At my org I pointed out that a lack of policy would lead to this and they needed to write one so we knew whether to use secrets.json or .env files. Honestly to me, an accidentally committed.env file is significantly than hard coded credentials in a non-version controled notebook.

They didn't put a policy in writing and tried to ban python as a knee jerk reaction after asking me if it was powershell.

[-]

oliver_extracts@reddit

the credentials thing is the part that actually gets people. a data analyst with admin-level db creds running ad hoc queries has more blast radius than most of your application code, and those creds usually live in .ipynb files that get committed to git or shared over slack without a second thought.

the review gap is real too. the assumption that notebooks are just exploration breaks down the moment they touch prod, but the process never catches up. ive seen teams where the notebook code is doing more data mutation than anyone realized because it was never treated like it needed a schema change review or anything resembling change management. the access patterns alone are worth auditing separately from the code.

[-]

Eulerious@reddit

Why is this flagged as discussion? This is a rant and your systems and yes, your access policies suck.

[-]

andy4015@reddit

At my very large banking company the finance department has decided that all staff should start using python... Even those who have been using excel for a decade and still haven't figured out the basics. But don't worry! They can just use copilot and copy/paste whatever code comes out of that to interact with prod.

They currently share data between teams in PowerPoint slides. But don't worry, they've setup AI agents to scan the slides for conversational analytics.

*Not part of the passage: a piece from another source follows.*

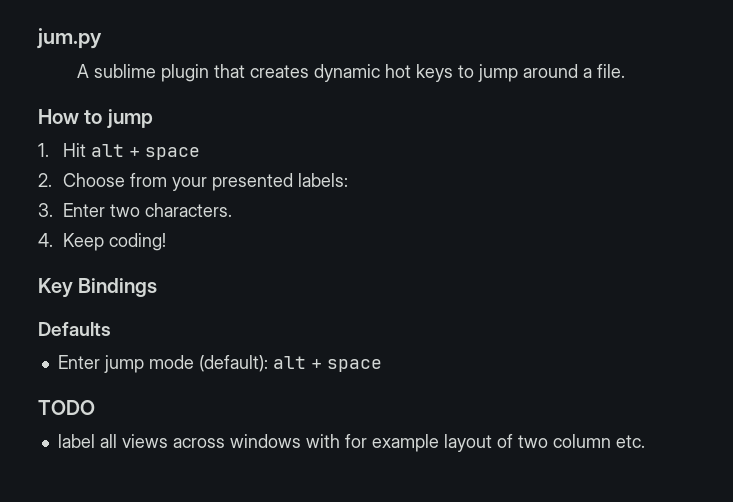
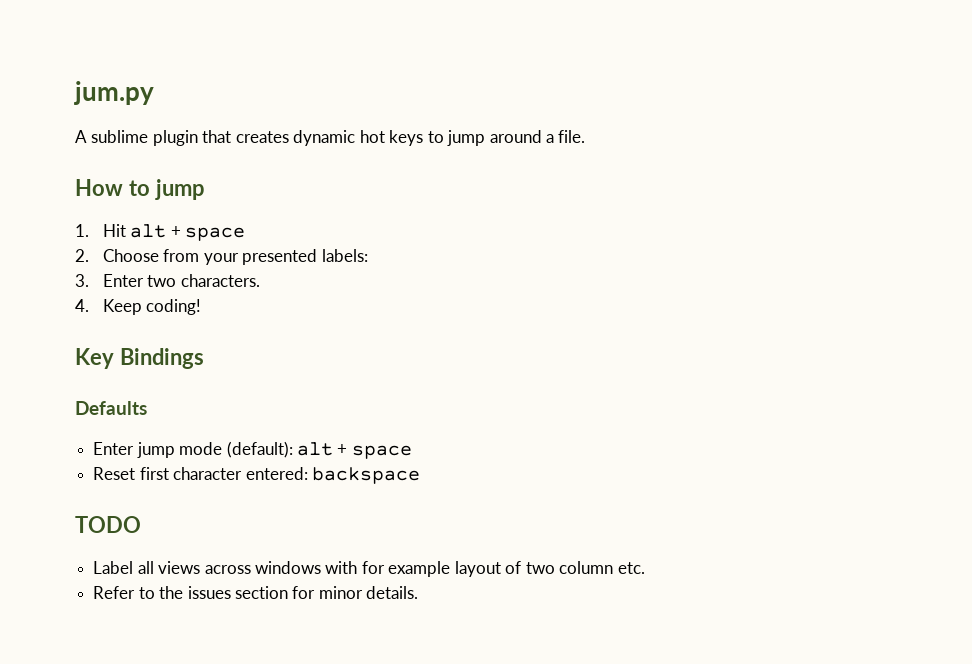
(382, 365) none -> [93,467,420,484] // Reset first character entered: backspace
[57,434,95,448] label -> [93,561,134,574] Label
(645, 441) none -> [93,586,419,599] // Refer to the issues section for minor details.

AI is giving incompetent people way too much power

[-]

Historical_Trust_217@reddit

Production databases should require service account credentials with row-level or schema-level access scoping, not personal credentials, which limits blast radius regardless of how many notebooks exist or who wrote them.

[-]

CleanOrganization155@reddit

If it touches production data on a schedule it is a production service. Govern it like one.

[-]

UnhappyPay2752@reddit (OP)

Exploratory code you run once is a different risk profile from the same notebook running on a cron against production data with broad access credentials.

[-]

aloobhujiyaay@reddit

Honestly this is also why isolated execution environments matter so much for data workflows I’ve seen teams start using tools like Runable specifically to reduce the works on my notebook with production creds problem and make experimentation environments more controlled and auditable without slowing iteration too much

[-]

H3rbert_K0rnfeld@reddit

Welcome to the SPAM canary. We also can gifilte fish.